There was a time in US history where the number of tribal children removed from their homes and sent to boarding schools around the country as a government-sanctioned part of their “re-education”. They were forbidden to speak their native languages, forbidden to practice their native beliefs, and forbidden from wearing their native clothing, or engaging in anything that represented their native culture in any way. Parents who refused to allow their children to be taken away were denied rations and jailed.
It was a form of forced assimilation. Native American children were taught to speak American English only, wear “white people’s clothes,” and convert to Christianity. They were even required to give up their “Indian” names and take on “white” names. In the words of U.S. cavalry captain Richard Henry Pratt, who founded the very first such boarding school, the purpose of this endeavor was to “kill the Indian in him, and save the man.”
When did the forced assimilation of Native American children?
The answer to that question is complex and based on who you ask you’ll get a variety of different answers.
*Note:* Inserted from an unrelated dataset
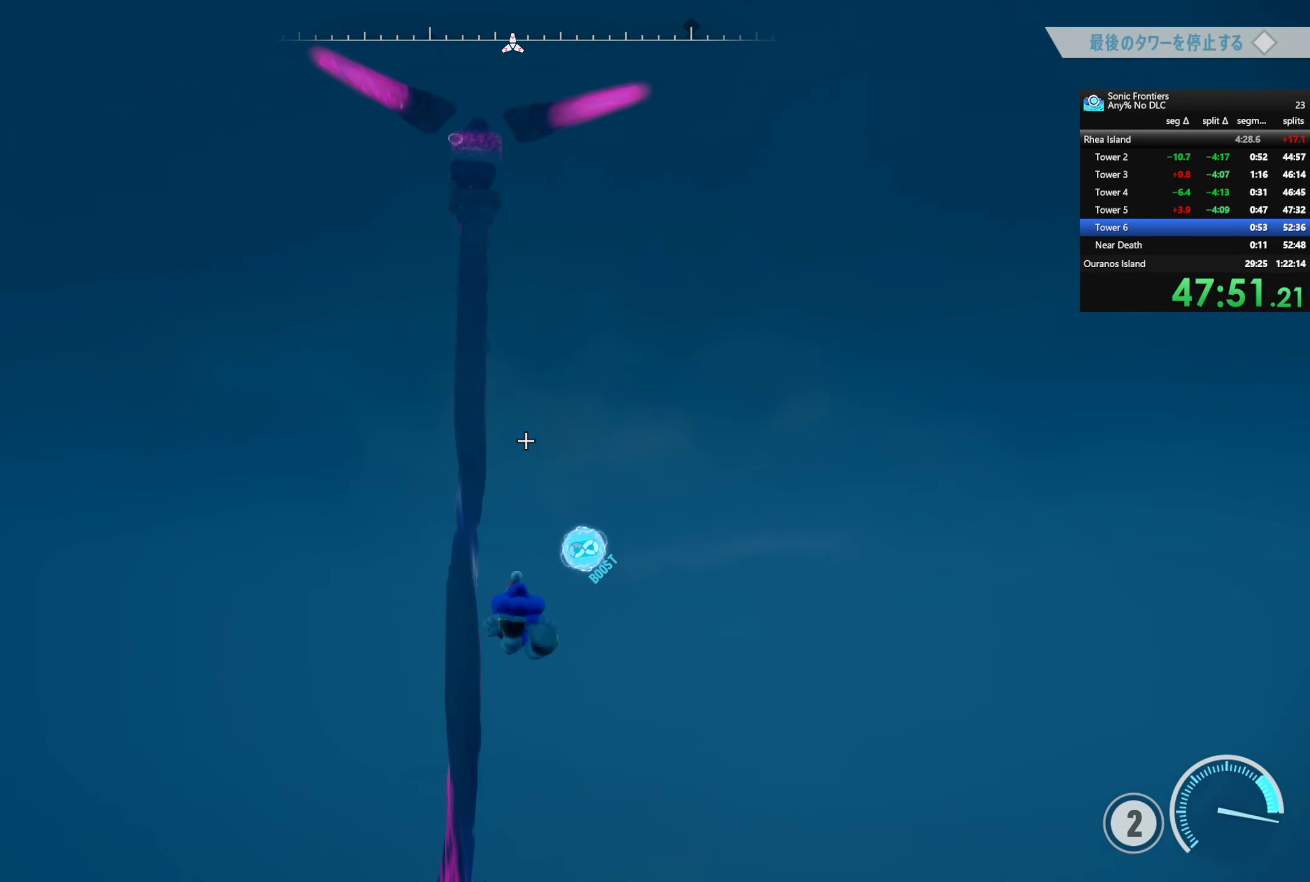
{"dt_ms": 500, "buttons": ["R2"], "left_stick": "right", "right_stick": "center", "button_events": []}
What we know for sure is that attendance by Native children to “Indian boarding schools” continued throughout the first half of the twentieth century, and doubled in the 1960s. Which is when Bertram Hirsch got involved.
Hirsch, a New-York based attorney working for the Association on American Indian Affairs (AAIA), was sent to North Dakota to deal with a tribal kinship dispute case. It didn’t take long for Hirsch to realize that alarming numbers of Native children were being removed from their homes because their mothers were being deemed ‘unfit’ by social workers (code at the time for “poor”) and being placed in the homes of white families. Data collected at the time shows it was as high as 35% of all native children.
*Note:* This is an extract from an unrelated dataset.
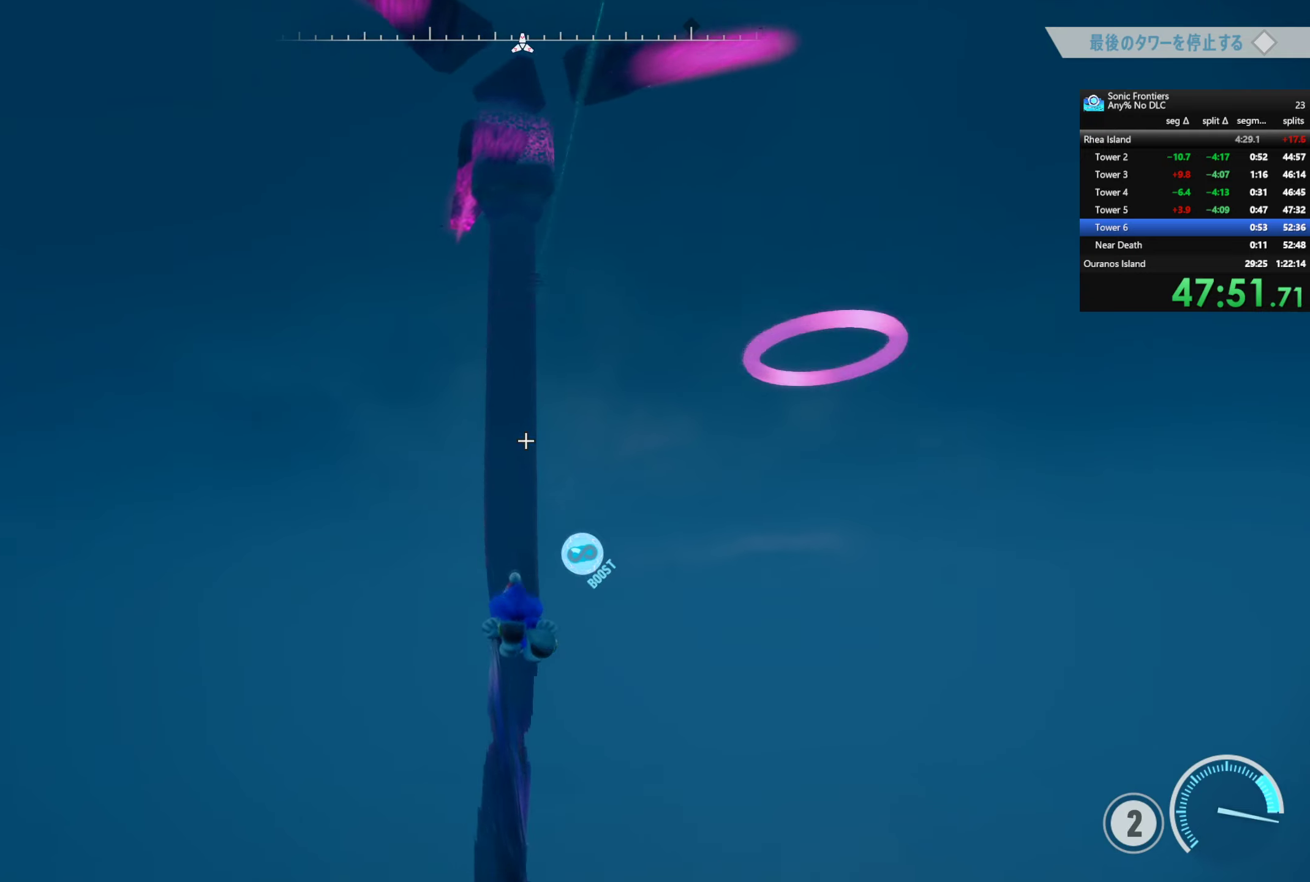
{"dt_ms": 500, "buttons": [], "left_stick": "center", "right_stick": "center", "button_events": [[367, "R2", "up"]]}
What is the Indian Child Welfare Act?
Hirsch audited the child welfare agencies of all 50 states twice during the late 60s and early 70s, and his data revealed a cultural crisis. He then crafted a bill aimed at protecting Native American children, which was passed “at the 11th hour” just before the 95th Congress came to a close on October 24, 1978.
This law, known as the Indian Child Welfare Act (ICWA) defined the political relationship between two sovereigns – tribes and states. As explained by The Chronicle of Social Change, “It designated that tribes can and must act as parents for their children, just as states do with non-Native children when biological parents cannot. And it required that preference be given to tribal communities when children must be removed from their homes.” Since the late 70s there has been a distinct reversal in how Native children’s cases are handled by child welfare agencies. However, that is now being challenged again…
Children should stay with their families whenever possible.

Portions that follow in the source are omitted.